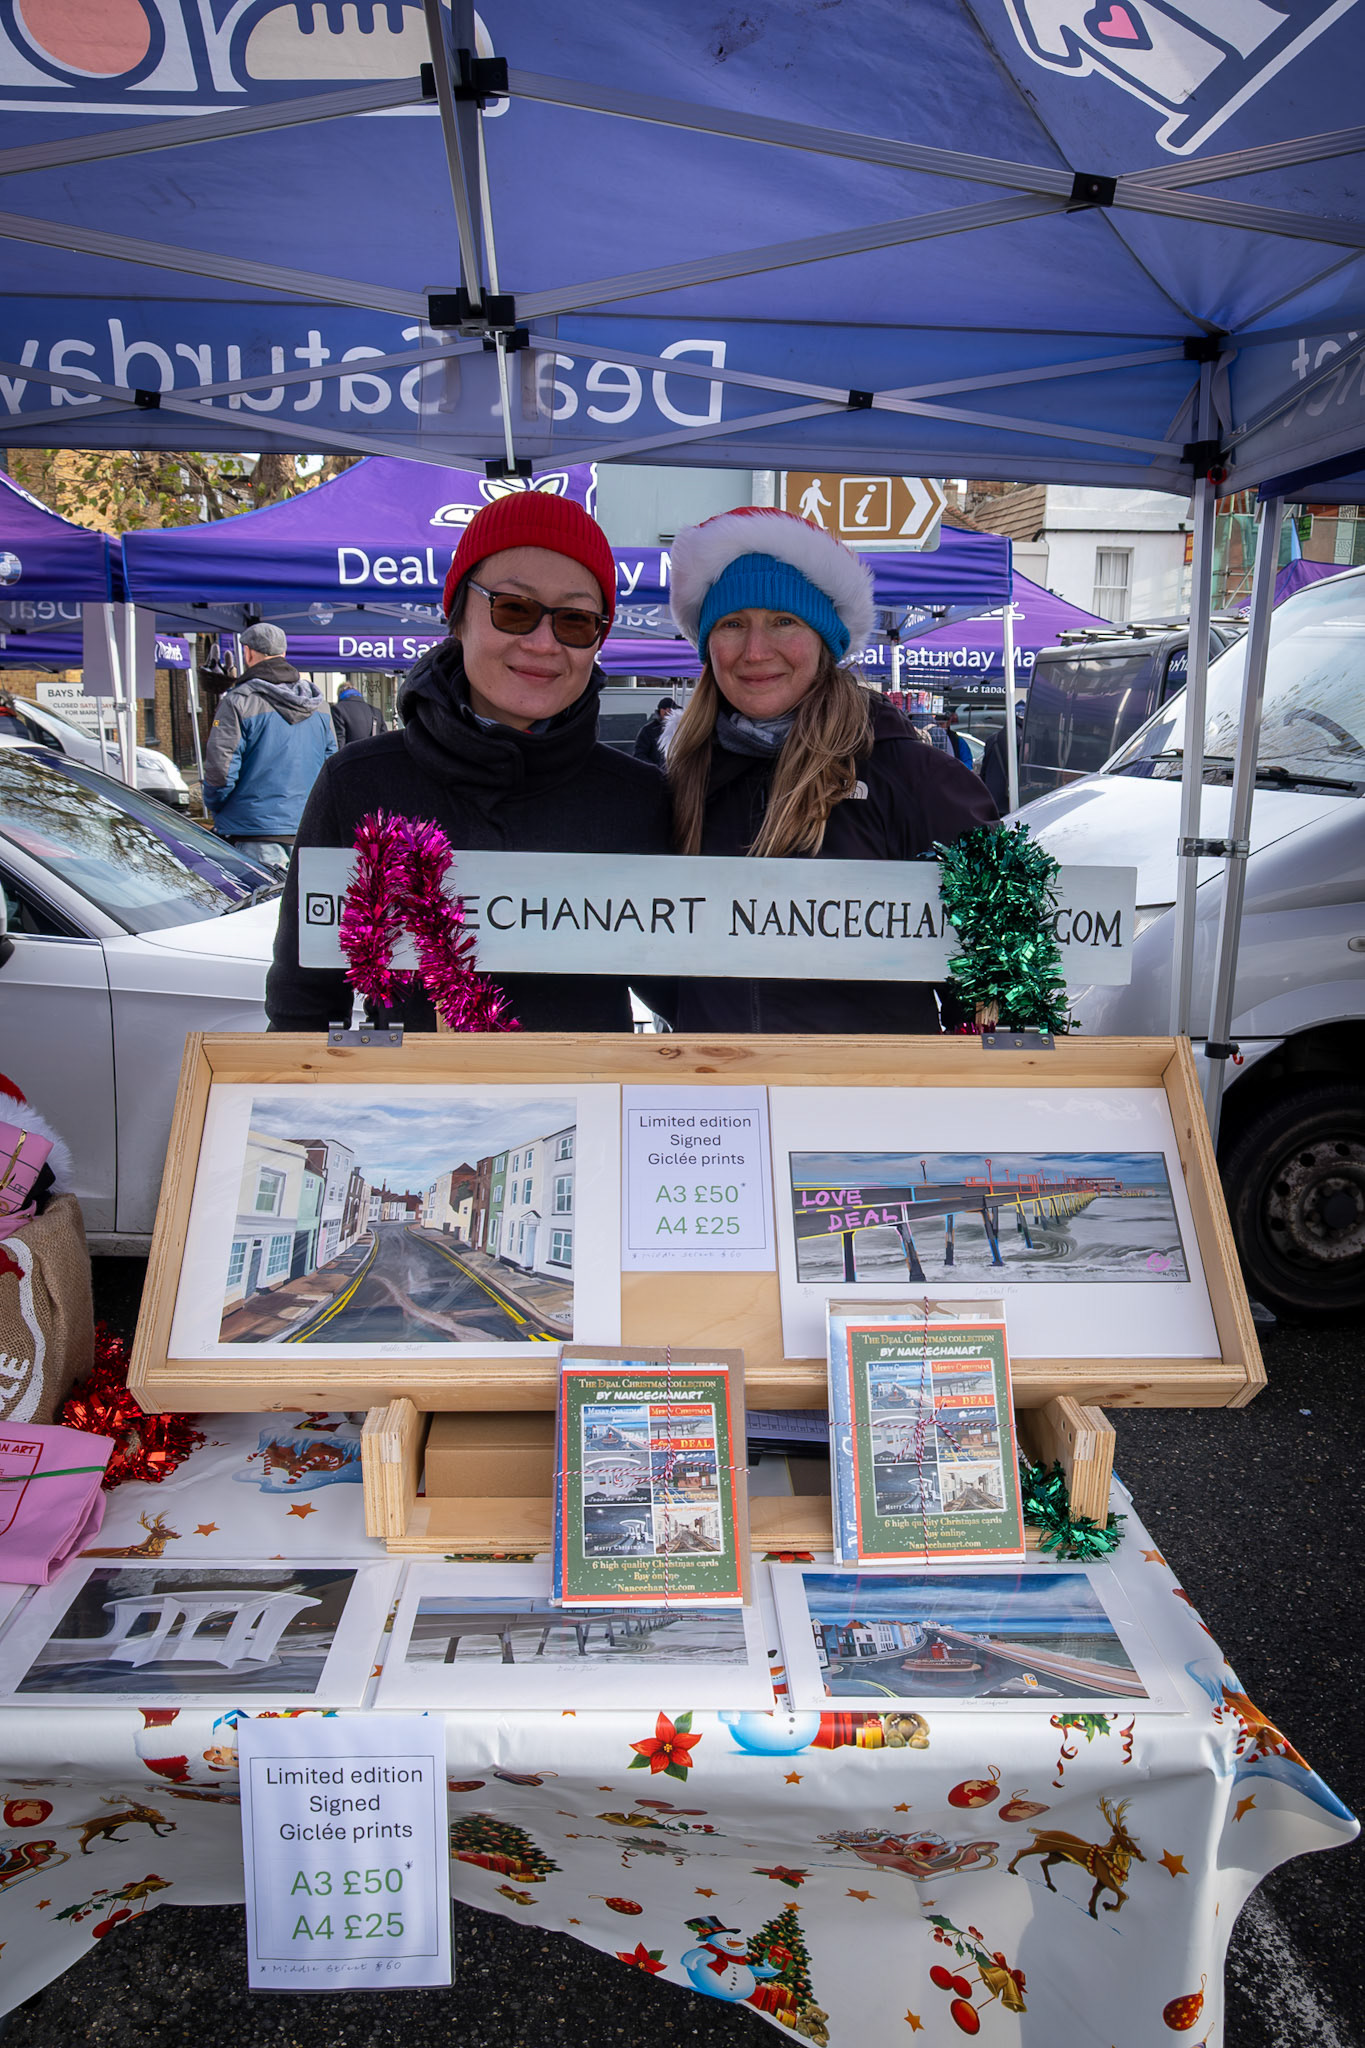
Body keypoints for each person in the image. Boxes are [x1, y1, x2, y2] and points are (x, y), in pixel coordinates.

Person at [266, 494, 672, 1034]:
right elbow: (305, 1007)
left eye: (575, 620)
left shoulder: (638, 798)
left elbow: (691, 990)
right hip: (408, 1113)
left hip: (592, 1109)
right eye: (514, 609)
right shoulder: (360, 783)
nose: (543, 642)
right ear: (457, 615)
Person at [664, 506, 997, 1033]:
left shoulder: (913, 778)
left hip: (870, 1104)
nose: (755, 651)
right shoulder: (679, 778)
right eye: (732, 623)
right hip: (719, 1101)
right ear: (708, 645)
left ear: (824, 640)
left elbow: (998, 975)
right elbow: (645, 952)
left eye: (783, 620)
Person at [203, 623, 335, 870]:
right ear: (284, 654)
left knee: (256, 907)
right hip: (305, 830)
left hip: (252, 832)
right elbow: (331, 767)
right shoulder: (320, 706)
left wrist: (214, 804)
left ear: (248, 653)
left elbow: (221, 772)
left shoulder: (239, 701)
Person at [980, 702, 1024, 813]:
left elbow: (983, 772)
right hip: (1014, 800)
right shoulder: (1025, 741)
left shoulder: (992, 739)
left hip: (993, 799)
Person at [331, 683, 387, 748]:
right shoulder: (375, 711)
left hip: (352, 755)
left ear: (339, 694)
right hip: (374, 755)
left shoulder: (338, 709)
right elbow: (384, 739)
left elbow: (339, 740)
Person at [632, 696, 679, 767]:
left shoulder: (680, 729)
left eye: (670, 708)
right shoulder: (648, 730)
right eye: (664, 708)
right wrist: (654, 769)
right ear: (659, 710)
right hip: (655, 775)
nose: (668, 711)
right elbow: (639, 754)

==

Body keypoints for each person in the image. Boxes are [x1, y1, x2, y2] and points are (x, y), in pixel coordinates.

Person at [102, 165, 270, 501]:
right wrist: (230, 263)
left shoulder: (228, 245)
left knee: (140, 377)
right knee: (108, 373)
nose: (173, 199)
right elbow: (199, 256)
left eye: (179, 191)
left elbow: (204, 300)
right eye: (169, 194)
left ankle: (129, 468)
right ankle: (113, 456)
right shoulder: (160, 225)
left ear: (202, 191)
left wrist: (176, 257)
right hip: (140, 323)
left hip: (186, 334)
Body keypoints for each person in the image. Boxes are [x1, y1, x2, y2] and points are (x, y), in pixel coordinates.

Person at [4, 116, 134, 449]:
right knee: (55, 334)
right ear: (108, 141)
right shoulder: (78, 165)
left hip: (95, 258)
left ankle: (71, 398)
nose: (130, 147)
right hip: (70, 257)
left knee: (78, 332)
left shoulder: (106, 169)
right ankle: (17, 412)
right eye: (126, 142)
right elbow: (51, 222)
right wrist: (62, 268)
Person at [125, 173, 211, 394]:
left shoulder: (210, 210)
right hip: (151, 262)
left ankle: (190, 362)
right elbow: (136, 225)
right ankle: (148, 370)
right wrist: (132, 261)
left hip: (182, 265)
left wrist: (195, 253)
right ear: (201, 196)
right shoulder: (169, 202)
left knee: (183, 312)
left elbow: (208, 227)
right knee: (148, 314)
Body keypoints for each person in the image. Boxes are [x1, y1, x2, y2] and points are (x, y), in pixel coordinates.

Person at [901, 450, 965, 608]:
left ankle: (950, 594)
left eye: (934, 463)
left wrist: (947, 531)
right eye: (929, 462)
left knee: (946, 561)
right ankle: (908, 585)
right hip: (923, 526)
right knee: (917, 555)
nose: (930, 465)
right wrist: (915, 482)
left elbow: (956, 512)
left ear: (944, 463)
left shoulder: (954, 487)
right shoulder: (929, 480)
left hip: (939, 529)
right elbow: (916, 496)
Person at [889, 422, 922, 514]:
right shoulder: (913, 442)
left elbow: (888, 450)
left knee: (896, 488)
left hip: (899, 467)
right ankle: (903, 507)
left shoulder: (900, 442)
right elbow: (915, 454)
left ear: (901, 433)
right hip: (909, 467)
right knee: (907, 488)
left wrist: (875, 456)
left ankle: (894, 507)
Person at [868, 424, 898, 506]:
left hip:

* * *

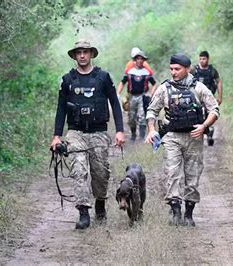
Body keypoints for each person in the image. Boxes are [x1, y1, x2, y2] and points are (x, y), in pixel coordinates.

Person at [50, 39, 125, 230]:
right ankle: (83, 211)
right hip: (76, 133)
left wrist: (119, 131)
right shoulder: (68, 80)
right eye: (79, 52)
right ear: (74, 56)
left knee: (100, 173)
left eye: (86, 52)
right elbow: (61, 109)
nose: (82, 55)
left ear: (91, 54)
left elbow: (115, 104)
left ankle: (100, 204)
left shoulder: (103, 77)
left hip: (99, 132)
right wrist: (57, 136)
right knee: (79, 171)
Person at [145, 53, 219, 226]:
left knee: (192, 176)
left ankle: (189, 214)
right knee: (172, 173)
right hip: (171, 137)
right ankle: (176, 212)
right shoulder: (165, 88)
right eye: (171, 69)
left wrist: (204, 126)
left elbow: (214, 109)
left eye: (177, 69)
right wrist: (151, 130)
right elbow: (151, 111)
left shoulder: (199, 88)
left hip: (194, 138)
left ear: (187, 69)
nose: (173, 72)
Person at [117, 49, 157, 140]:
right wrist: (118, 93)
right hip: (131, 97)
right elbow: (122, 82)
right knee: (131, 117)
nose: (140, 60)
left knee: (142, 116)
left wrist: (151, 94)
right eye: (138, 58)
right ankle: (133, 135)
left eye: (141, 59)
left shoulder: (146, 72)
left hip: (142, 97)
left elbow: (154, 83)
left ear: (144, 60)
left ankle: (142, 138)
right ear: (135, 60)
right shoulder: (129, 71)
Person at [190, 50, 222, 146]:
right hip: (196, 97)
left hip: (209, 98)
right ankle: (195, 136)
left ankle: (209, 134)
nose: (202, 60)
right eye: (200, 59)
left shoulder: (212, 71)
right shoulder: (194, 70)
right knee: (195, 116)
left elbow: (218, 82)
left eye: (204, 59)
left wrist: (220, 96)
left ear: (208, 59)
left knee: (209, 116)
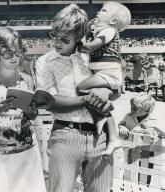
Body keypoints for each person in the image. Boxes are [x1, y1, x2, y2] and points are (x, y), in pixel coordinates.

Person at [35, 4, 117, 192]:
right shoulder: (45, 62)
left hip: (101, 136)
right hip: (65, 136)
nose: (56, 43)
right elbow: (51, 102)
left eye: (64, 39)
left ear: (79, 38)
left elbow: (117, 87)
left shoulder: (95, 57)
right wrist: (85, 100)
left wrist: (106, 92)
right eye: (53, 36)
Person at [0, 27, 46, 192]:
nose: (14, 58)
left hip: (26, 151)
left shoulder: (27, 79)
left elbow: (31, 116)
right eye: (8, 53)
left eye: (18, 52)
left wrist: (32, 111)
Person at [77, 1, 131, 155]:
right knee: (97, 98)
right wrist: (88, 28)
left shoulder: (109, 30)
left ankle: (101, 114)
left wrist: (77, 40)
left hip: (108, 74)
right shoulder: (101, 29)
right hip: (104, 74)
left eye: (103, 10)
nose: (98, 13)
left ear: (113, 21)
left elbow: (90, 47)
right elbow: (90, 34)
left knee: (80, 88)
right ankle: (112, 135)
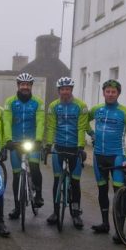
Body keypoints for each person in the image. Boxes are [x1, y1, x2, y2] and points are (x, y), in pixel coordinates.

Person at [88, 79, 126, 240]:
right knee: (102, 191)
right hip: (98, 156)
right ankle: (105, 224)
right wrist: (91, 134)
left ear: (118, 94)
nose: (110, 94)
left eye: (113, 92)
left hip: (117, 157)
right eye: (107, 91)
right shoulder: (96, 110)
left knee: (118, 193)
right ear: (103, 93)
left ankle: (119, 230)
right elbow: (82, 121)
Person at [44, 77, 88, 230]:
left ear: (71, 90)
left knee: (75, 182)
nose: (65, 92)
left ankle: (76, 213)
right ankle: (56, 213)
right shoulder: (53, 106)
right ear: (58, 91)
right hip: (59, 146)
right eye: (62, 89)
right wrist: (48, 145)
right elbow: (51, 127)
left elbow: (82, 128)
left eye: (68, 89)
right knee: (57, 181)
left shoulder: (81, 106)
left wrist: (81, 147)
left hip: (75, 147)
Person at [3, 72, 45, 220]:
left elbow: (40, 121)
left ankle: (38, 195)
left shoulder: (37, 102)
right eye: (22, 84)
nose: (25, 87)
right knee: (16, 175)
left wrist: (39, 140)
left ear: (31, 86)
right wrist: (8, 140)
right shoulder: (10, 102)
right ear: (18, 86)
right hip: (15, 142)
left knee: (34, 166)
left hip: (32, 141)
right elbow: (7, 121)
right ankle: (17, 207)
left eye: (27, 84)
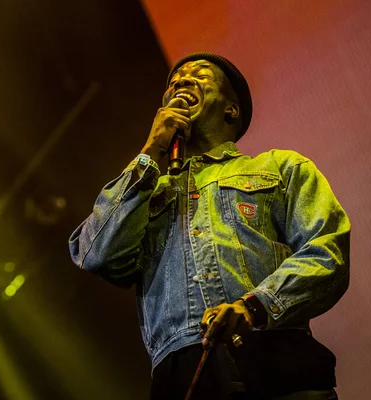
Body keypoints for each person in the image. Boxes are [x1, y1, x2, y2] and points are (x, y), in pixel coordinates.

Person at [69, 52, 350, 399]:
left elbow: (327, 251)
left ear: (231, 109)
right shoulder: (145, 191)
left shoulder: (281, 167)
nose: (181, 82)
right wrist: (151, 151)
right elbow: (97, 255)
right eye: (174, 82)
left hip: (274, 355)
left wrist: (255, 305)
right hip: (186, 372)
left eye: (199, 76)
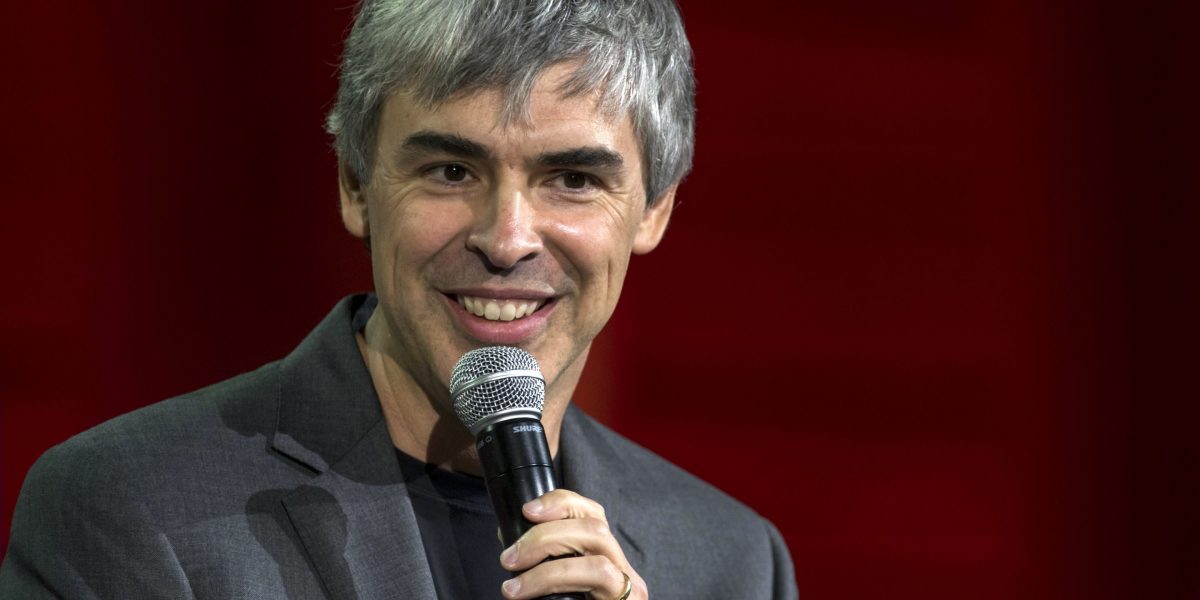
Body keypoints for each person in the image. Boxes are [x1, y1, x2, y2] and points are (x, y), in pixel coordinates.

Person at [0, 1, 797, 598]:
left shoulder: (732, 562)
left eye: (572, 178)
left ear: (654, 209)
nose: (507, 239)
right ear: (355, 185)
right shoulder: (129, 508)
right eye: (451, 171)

Work task
Using the data above, set down each line from the line with "right wrist: (8, 140)" to the line with "right eye: (451, 171)" exactly, both ends included, and leave the pictures behind. Nothing else belongs.

Written reply
right wrist: (8, 140)
right shoulder: (10, 102)
right ear: (18, 86)
right hip: (15, 142)
left knee: (34, 166)
left hip: (32, 141)
right elbow: (7, 121)
right ankle: (17, 207)
left eye: (27, 84)
Body keypoints for each person in the image. Boxes are [x1, y1, x2, y2] and points are (x, y), in pixel coordinates.

Person at [69, 52, 350, 399]:
left elbow: (327, 251)
left ear: (231, 109)
right shoulder: (145, 191)
left shoulder: (281, 167)
nose: (181, 82)
right wrist: (151, 151)
right elbow: (97, 255)
right eye: (174, 82)
left hip: (274, 355)
left wrist: (255, 305)
right hip: (186, 372)
left eye: (199, 76)
Body keypoints for each person in the image. Boxes are [x1, y1, x2, y2] and points are (x, y), in pixel coordinates.

Person at [0, 1, 797, 598]:
left shoulder: (732, 562)
left eye: (572, 178)
left ear: (654, 209)
nose: (507, 239)
right ear: (355, 185)
right shoulder: (129, 508)
right eye: (451, 171)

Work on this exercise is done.